***** SUPPLIED TEXT *****
Updated

A weakening Tropical Storm Blanca neared the Baja California Peninsula on Monday, with rains expected to lash a wide area including the resorts of Los Cabos.

Once a Category 4 hurricane, Blanca weakened on Sunday and was expected to become a tropical depression on Monday after making landfall on the southwest coast of the peninsula.

With memories still fresh from Hurricane Odile, which battered ramshackle homes, stores and luxury hotels when it made a direct hit on Los Cabos as a Category 3 storm in September, authorities put thousands of troops on alert and issued maritime warnings.

Locals nailed down roofs and dragged food stands in from the beach in Cabo San Lucas, even as some tourists strolled the sand taking pictures of the cloudy skies and rising surf. Gusty winds whipped the tops of palm trees.
***** SOURCE DATA *****
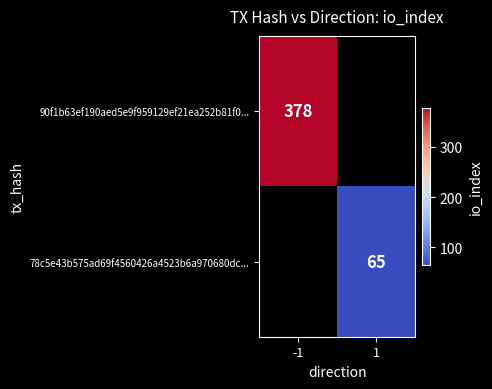

How many series are shown in this chart?

2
*****
WRITTEN TASK: Carry on the news report about Tropical Storm Blanca nearing Baja California, picking up after its last sentence.

OUTPUT OF THE TASK:
Mexico's National Water Commission warned of strong winds, lightning, up to 20-foot (6-meter) surf and "extraordinary rainfall," with possible localized accumulations of 10 inches (250 millimeters) or more in Baja California Sur state, which is home to Los Cabos.

Los Cabos Civil Protection director Wenceslao Pettit said the area had begun to experience light rains associated with Blanca.

Blanca's maximum sustained winds decreased Sunday night to 65 mph (100 kph), according to the U.S. National Hurricane Center. The storm's center was about 95 miles (150 kilometers) southwest of Cabo San Lucas and moving north-northwest at 10 mph (17 kph).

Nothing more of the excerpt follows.